Pandas are slow-moving animals that spend much of their time sleeping, yet when they do move it can be uncontrollable and unpredictable. When pandas decide to move it may be clumsy and unpredictable as they frequently roll forward, backward or sideways. Scientists believe this helps improve circulation while dislodging dust particles trapped in their fur – though rolling may simply be something pandas enjoy doing like cats love scratching or dogs love sniffing.
Giant pandas have successfully adapted to their habitat, inhabiting broadleaf and coniferous forests with dense understories of bamboo at elevations between 5,000 and 10,000 feet. Their thick coats help keep them warm, while their powerful jaw muscles and molar teeth make crushing bamboo shoots and stems easy – they consume as much as 50 pounds daily!
Wild pandas tend to be very independent animals that take great pride in protecting their territory and privacy. When two pandas meet in the forest, they may exhibit aggressive behavior by growling or swat each other even though there may be no competition for food or territory between them; these reactions may increase significantly during mating season or when mothers guarding cubs are nearby.

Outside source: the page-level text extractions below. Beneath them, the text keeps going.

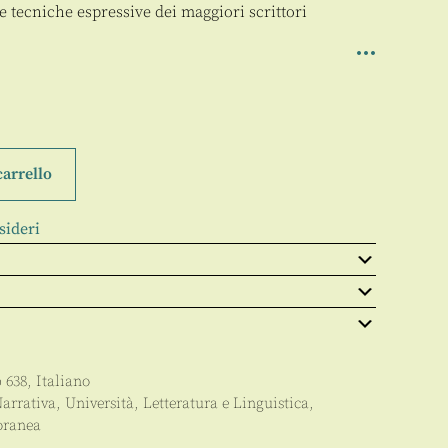
e tecniche espressive dei maggiori scrittori
carrello
sideri
p
638
,
Italiano
arrativa
,
Università
,
Letteratura e Linguistica
,
oranea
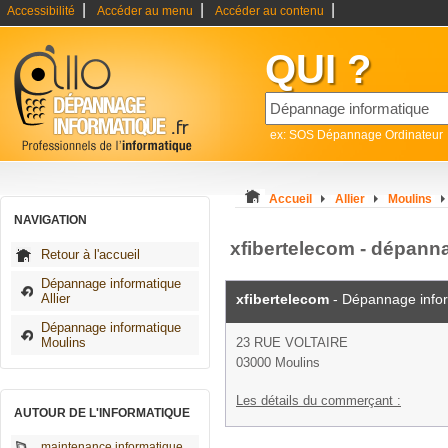
|
|
|
Accessibilité
Accéder au menu
Accéder au contenu
QUI ?
ex: SOS Dépannage Ordinateur
Accueil
Allier
Moulins
NAVIGATION
xfibertelecom - dépann
Retour à l'accueil
Dépannage informatique
Allier
xfibertelecom
- Dépannage info
Dépannage informatique
Moulins
23 RUE VOLTAIRE
03000 Moulins
Les détails du commerçant :
AUTOUR DE L'INFORMATIQUE
maintenance informatique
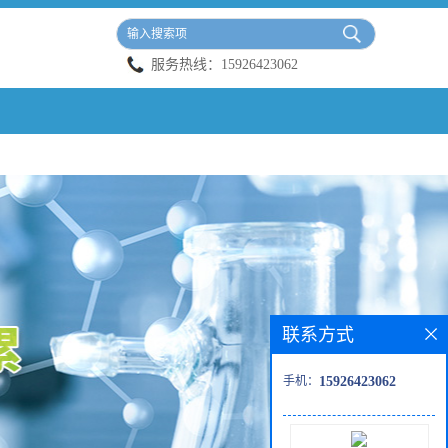
服务热线：
15926423062
联系方式
手机：
15926423062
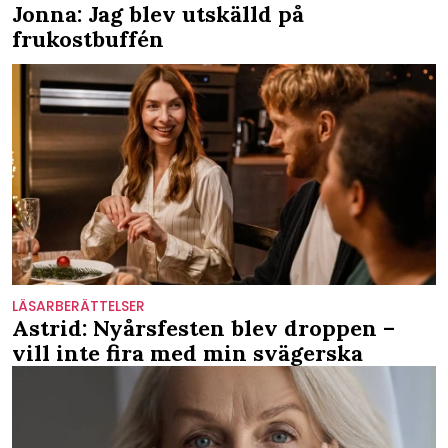
Jonna: Jag blev utskälld på
frukostbuffén
LÄSARBERÄTTELSER
Astrid: Nyårsfesten blev droppen –
vill inte fira med min svägerska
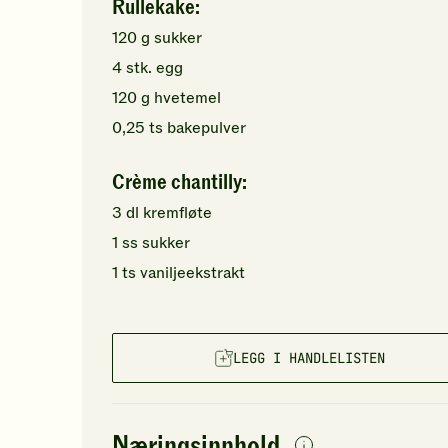
Rullekake:
120
g
sukker
4
stk.
egg
120
g
hvetemel
0,25
ts
bakepulver
Crème chantilly:
3
dl
kremfløte
1
ss
sukker
1
ts
vaniljeekstrakt
LEGG I HANDLELISTEN
Næringsinnhold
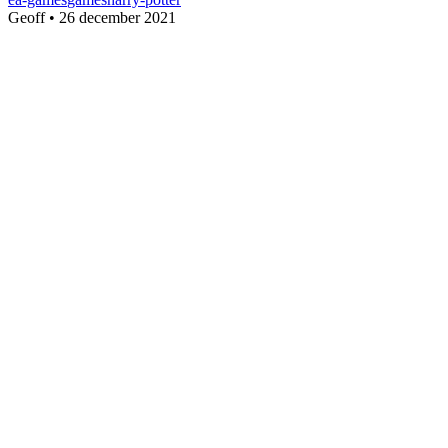
Geoff
•
26 december 2021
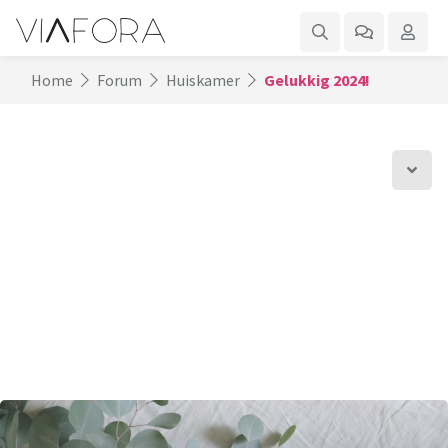
Home
Forum
Huiskamer
Gelukkig 2024!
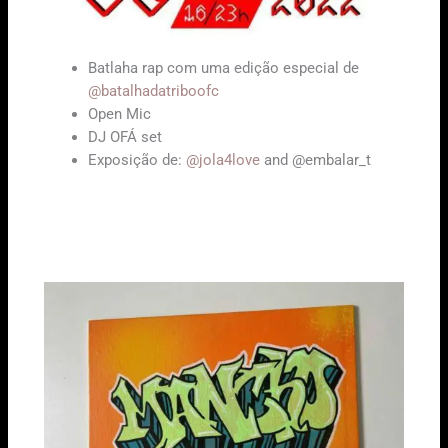
Batlaha rap com uma edição especial de
@batalhadatriboofc
Open Mic
DJ OFÁ set
Exposição de:
@jola4love
and @embalar_t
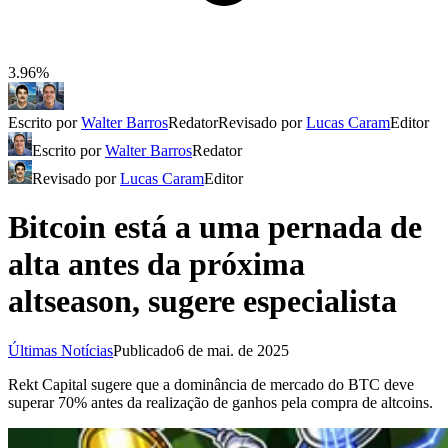
3.96%
Escrito por
Walter Barros
Redator
Revisado por
Lucas Caram
Editor
Escrito por
Walter Barros
Redator
Revisado por
Lucas Caram
Editor
Bitcoin está a uma pernada de
alta antes da próxima
altseason, sugere especialista
Últimas Notícias
Publicado
6 de mai. de 2025
Rekt Capital sugere que a dominância de mercado do BTC deve
superar 70% antes da realização de ganhos pela compra de altcoins.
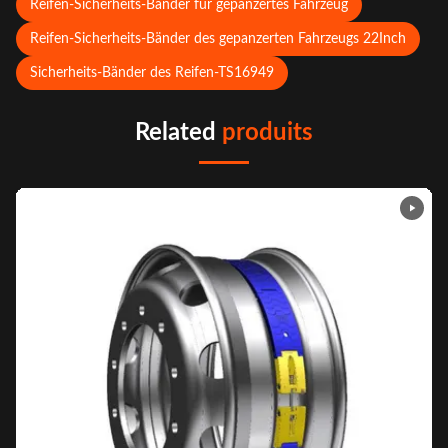
Reifen-Sicherheits-Bänder für gepanzertes Fahrzeug
Reifen-Sicherheits-Bänder des gepanzerten Fahrzeugs 22Inch
Sicherheits-Bänder des Reifen-TS16949
Related
produits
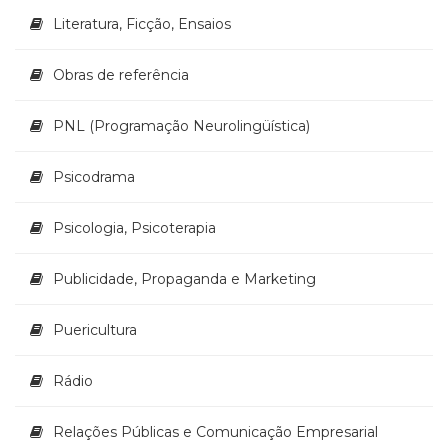
Literatura, Ficção, Ensaios
Obras de referência
PNL (Programação Neurolingüística)
Psicodrama
Psicologia, Psicoterapia
Publicidade, Propaganda e Marketing
Puericultura
Rádio
Relações Públicas e Comunicação Empresarial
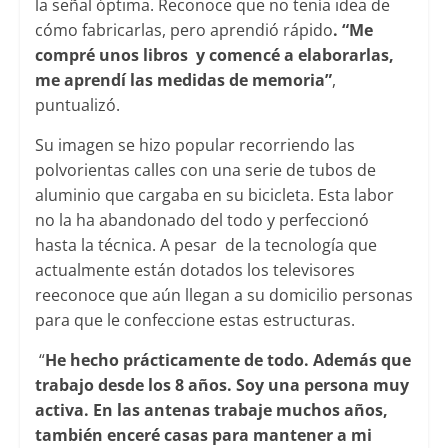
la señal óptima. Reconoce que no tenía idea de
cómo fabricarlas, pero aprendió rápido
. “Me
compré unos libros y comencé a elaborarlas,
me aprendí las medidas de memoria”
,
puntualizó.
Su imagen se hizo popular recorriendo las
polvorientas calles con una serie de tubos de
aluminio que cargaba en su bicicleta. Esta labor
no la ha abandonado del todo y perfeccionó
hasta la técnica. A pesar de la tecnología que
actualmente están dotados los televisores
reeconoce que aún llegan a su domicilio personas
para que le confeccione estas estructuras.
“
He hecho prácticamente de todo. Además que
trabajo desde los 8 años. Soy una persona muy
activa. En las antenas trabaje muchos años,
también enceré casas para mantener a mi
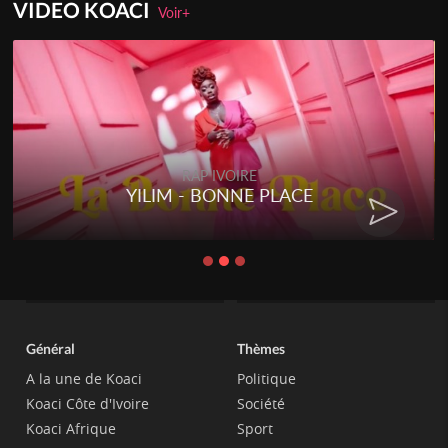
VIDEO KOACI
Voir+
RAP IVOIRE
YILIM - BONNE PLACE
Général
Thèmes
A la une de Koaci
Politique
Koaci Côte d'Ivoire
Société
Koaci Afrique
Sport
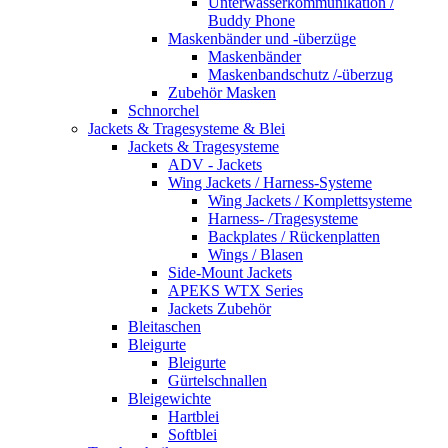
Unterwasserkommunikation /
Buddy Phone
Maskenbänder und -überzüge
Maskenbänder
Maskenbandschutz /-überzug
Zubehör Masken
Schnorchel
Jackets & Tragesysteme & Blei
Jackets & Tragesysteme
ADV - Jackets
Wing Jackets / Harness-Systeme
Wing Jackets / Komplettsysteme
Harness- /Tragesysteme
Backplates / Rückenplatten
Wings / Blasen
Side-Mount Jackets
APEKS WTX Series
Jackets Zubehör
Bleitaschen
Bleigurte
Bleigurte
Gürtelschnallen
Bleigewichte
Hartblei
Softblei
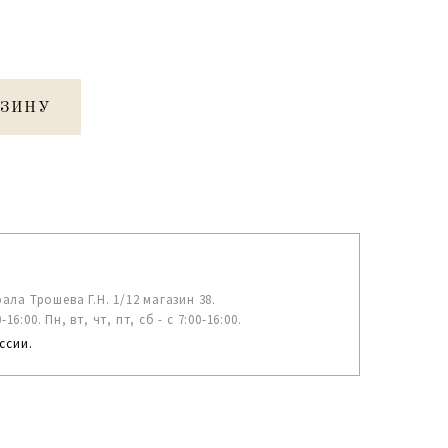
РЗИНУ
рала Трошева Г.Н. 1/12 магазин 38.
6:00. Пн, вт, чт, пт, сб - с 7:00-16:00.
ссии.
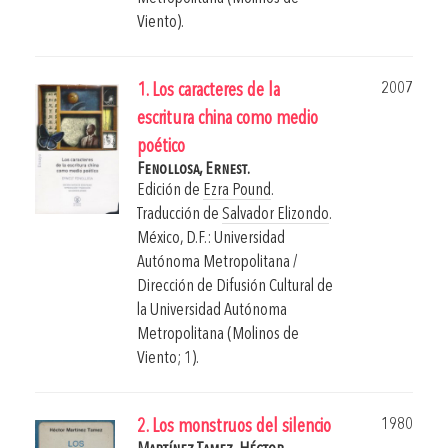
Viento).
2007
1. Los caracteres de la
escritura china como medio
poético
Fenollosa, Ernest.
Edición de
Ezra Pound
.
Traducción de
Salvador Elizondo
.
México, D.F.: Universidad
Autónoma Metropolitana /
Dirección de Difusión Cultural de
la Universidad Autónoma
Metropolitana (Molinos de
Viento; 1).
1980
2. Los monstruos del silencio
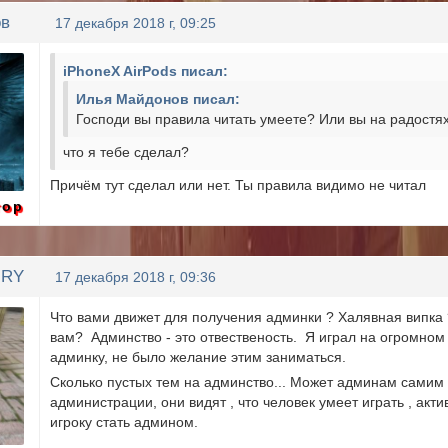
ов
17 декабря 2018 г, 09:25
iPhoneX AirPods писал:
Илья Майдонов писал:
Господи вы правила читать умеете? Или вы на радостях
что я тебе сделал?
Причём тут сделал или нет. Ты правила видимо не читал
тор
URY
17 декабря 2018 г, 09:36
Что вами движет для получения админки ? Халявная випка ?
вам? Админство - это отвественость. Я играл на огромном 
админку, не было желание этим заниматься.
Сколько пустых тем на админство... Может админам самим к
администрации, они видят , что человек умеет играть , акт
игроку стать админом.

Giant pandas may resemble raccoons and skunks in terms of appearance, but they are actually true bears. Their paws are designed for gripping and climbing; their pseudo-thumb with its enlarged wrist bone serves to hold and manipulate bamboo shoots while eating them; furthermore they possess long intestines to aid their digestion of their diet of mostly plant material.
Kites were invented in China
Kites have long been part of Chinese culture. From passing crazy tests for travellers, to scaring off enemies or providing superstitious healing benefits; kites have always been part of this ancient nation’s life and culture.
Kites were first invented over 2000 years ago in China from wood and silk materials. Used both militarily and communicatively, as well as having aesthetic value they became well-known decorative objects with great artistic merit.
Early kites were called prototype kits, designed to imitate bird flight. Used for military intelligence gathering and to measure wind direction during large army marches. There have also been historical accounts of Chinese Generals using kites with harps attached for sending messages across enemy walls during sieges.
Over time, Chinese people began using kites as recreational activities. Kites became part of festive celebrations; people would traditionally fly kites on the Festival of Pure Brightness to honor their ancestors and carry away bad luck from families. For these reasons, Chinese kites usually feature auspicious animals or figures like fish, dragonflys, phoenixes, cranes, perons or the Eight Diagrams on them to protect from evil spirits or bad luck.
Modern Chinese kites are often made of paper, and can be seen flying in parks across the country. Their popularity lies in their variety of shapes and sizes ranging from small to large and often representing mythological creatures and symbols while making musical sounds as they flutter overhead.
Kites can be an enjoyable way to build bonds among family and friends while practicing flying skills and building strength. There is an assortment of Chinese kites available that you can choose from when flying yours indoors! So get flying! Experience all that Chinese kite flying has to offer!